**Dataset entries:**
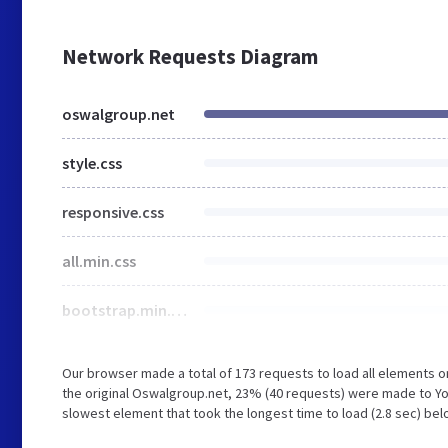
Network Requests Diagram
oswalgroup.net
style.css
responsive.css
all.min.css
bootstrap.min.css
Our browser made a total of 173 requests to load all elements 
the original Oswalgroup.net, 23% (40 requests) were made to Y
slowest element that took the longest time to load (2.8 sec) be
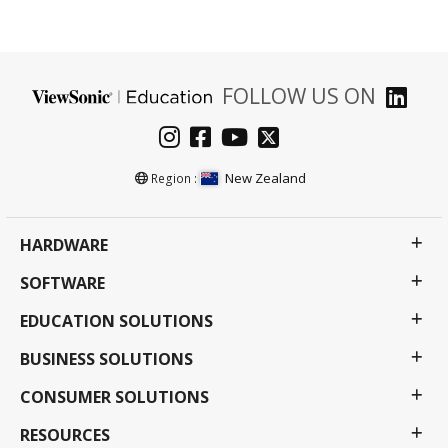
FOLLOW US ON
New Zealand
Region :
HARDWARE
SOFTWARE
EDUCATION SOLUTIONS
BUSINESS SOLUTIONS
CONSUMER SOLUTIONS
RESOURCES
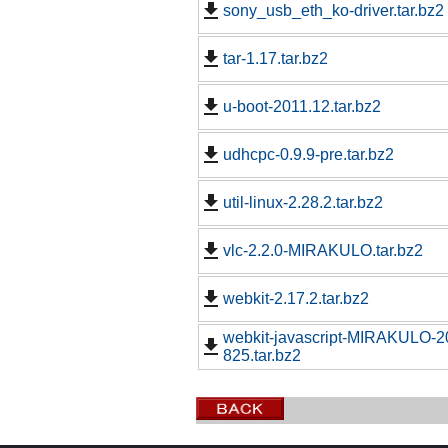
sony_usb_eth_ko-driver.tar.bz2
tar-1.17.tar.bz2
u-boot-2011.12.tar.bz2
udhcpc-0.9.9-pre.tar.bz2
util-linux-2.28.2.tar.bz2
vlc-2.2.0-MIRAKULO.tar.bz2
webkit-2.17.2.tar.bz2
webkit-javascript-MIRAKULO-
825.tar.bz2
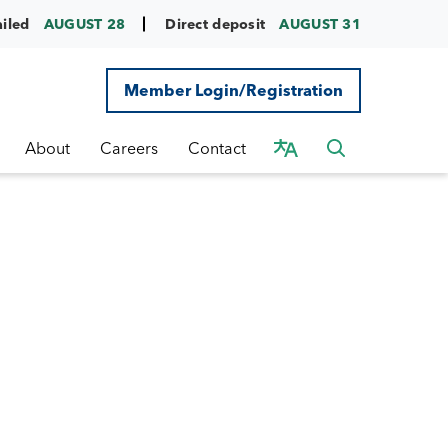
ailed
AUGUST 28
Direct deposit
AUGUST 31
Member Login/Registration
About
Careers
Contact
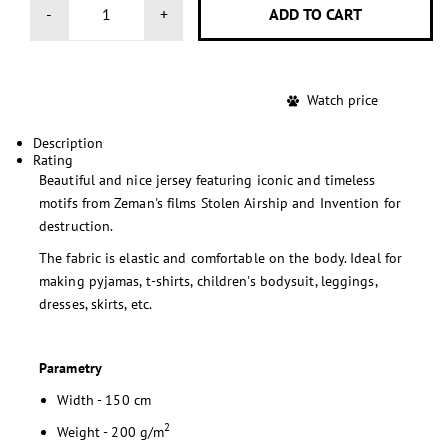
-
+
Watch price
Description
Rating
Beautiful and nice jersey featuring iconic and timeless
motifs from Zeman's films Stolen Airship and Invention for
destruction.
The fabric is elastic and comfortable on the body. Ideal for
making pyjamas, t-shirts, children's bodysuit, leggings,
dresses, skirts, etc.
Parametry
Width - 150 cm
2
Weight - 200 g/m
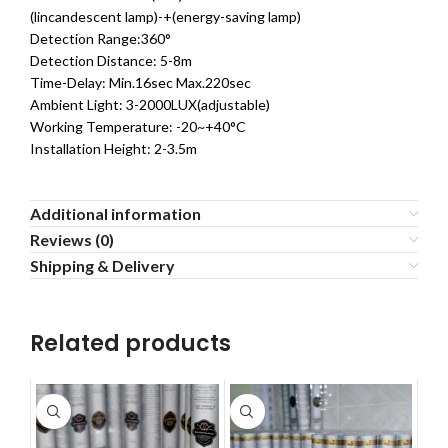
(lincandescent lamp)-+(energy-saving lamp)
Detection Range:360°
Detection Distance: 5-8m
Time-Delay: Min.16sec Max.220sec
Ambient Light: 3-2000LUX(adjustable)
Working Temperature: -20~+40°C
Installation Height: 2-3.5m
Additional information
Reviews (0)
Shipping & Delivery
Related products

==

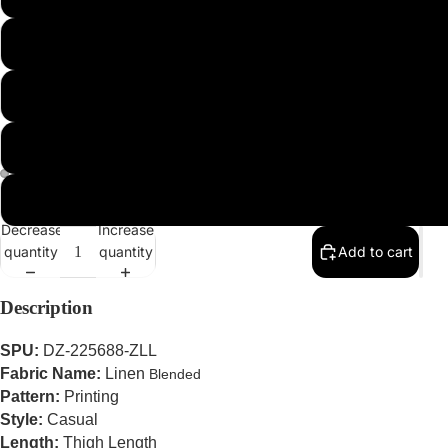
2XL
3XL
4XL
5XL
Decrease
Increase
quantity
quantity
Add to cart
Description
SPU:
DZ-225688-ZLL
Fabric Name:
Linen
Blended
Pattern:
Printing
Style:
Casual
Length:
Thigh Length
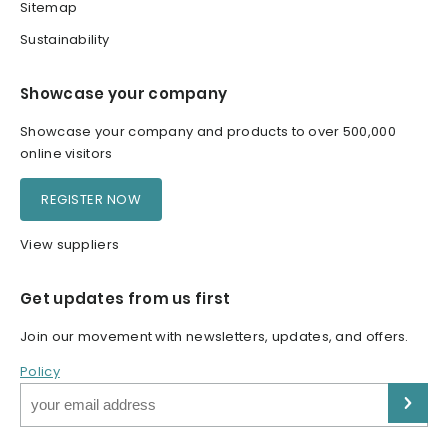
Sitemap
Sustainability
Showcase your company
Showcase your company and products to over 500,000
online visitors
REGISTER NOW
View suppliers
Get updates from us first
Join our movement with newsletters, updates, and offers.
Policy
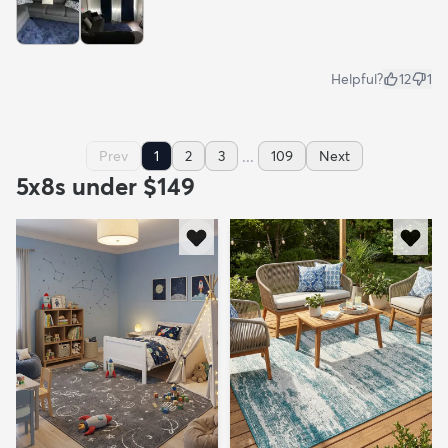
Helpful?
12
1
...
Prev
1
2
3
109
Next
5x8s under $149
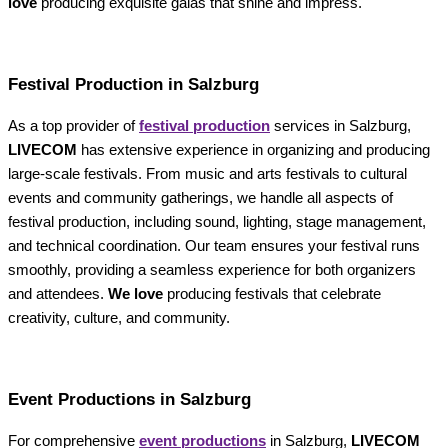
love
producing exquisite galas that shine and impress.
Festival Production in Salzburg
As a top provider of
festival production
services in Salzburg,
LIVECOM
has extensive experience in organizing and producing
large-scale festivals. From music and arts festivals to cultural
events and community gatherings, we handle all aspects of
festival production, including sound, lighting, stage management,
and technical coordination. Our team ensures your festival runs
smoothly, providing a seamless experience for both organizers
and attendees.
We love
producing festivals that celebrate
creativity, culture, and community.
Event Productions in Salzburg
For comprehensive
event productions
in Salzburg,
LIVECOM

...

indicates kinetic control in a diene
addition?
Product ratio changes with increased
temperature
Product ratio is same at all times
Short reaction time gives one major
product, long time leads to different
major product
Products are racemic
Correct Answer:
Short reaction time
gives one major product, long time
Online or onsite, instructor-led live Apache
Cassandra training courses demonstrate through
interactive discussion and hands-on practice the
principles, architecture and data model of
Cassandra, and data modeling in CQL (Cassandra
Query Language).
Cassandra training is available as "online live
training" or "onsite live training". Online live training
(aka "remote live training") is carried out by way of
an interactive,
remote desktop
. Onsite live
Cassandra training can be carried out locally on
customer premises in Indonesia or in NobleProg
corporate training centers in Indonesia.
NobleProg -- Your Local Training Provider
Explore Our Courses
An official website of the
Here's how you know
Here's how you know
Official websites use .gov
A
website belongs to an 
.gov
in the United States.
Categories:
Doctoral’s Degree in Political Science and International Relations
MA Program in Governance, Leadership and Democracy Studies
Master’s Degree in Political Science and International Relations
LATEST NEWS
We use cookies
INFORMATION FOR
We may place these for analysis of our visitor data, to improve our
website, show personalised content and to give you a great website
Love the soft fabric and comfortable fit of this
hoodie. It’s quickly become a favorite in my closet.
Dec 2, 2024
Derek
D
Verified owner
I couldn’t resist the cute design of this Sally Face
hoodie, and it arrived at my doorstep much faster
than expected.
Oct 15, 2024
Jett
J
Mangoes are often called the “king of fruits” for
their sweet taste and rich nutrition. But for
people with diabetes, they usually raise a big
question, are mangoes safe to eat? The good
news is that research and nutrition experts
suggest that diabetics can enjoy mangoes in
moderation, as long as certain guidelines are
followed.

**What you will do:**
Rewrite the data, starting at the line that contains "Network Requests Diagram" and ending with the line that contains "Weight - 200 g/m". Substitute "knit fabric" for "jersey", keep every other line unchanged, and omit the pictures.

**Exercise result:**
Network Requests Diagram
oswalgroup.net
style.css
responsive.css
all.min.css
bootstrap.min.css
Our browser made a total of 173 requests to load all elements 
the original Oswalgroup.net, 23% (40 requests) were made to Y
slowest element that took the longest time to load (2.8 sec) be
FOLLOW US ON
New Zealand
Region :
HARDWARE
SOFTWARE
EDUCATION SOLUTIONS
BUSINESS SOLUTIONS
CONSUMER SOLUTIONS
RESOURCES
sony_usb_eth_ko-driver.tar.bz2
tar-1.17.tar.bz2
u-boot-2011.12.tar.bz2
udhcpc-0.9.9-pre.tar.bz2
util-linux-2.28.2.tar.bz2
vlc-2.2.0-MIRAKULO.tar.bz2
webkit-2.17.2.tar.bz2
webkit-javascript-MIRAKULO-
825.tar.bz2
ailed
AUGUST 28
Direct deposit
AUGUST 31
Member Login/Registration
About
Careers
Contact
-
+
Watch price
Description
Rating
Beautiful and nice knit fabric featuring iconic and timeless
motifs from Zeman's films Stolen Airship and Invention for
destruction.
The fabric is elastic and comfortable on the body. Ideal for
making pyjamas, t-shirts, children's bodysuit, leggings,
dresses, skirts, etc.
Parametry
Width - 150 cm
2
Weight - 200 g/m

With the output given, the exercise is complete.